<<<<

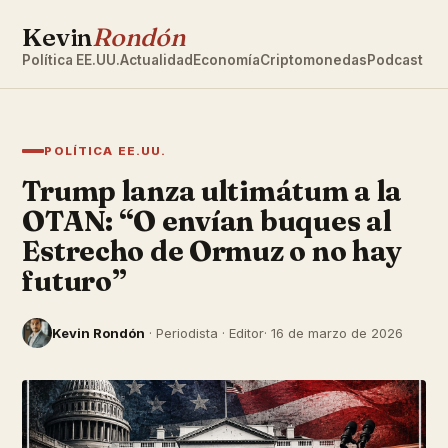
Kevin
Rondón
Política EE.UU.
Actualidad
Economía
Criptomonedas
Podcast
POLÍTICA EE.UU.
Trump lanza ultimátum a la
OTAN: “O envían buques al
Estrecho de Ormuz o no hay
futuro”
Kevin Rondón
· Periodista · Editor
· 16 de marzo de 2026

>>>>

◆ Job
Return every line of text from the items above, unchanged and in the same order, without including the pictures.

◆ Exercise solution
Kevin
Rondón
Política EE.UU.
Actualidad
Economía
Criptomonedas
Podcast
POLÍTICA EE.UU.
Trump lanza ultimátum a la
OTAN: “O envían buques al
Estrecho de Ormuz o no hay
futuro”
Kevin Rondón
· Periodista · Editor
· 16 de marzo de 2026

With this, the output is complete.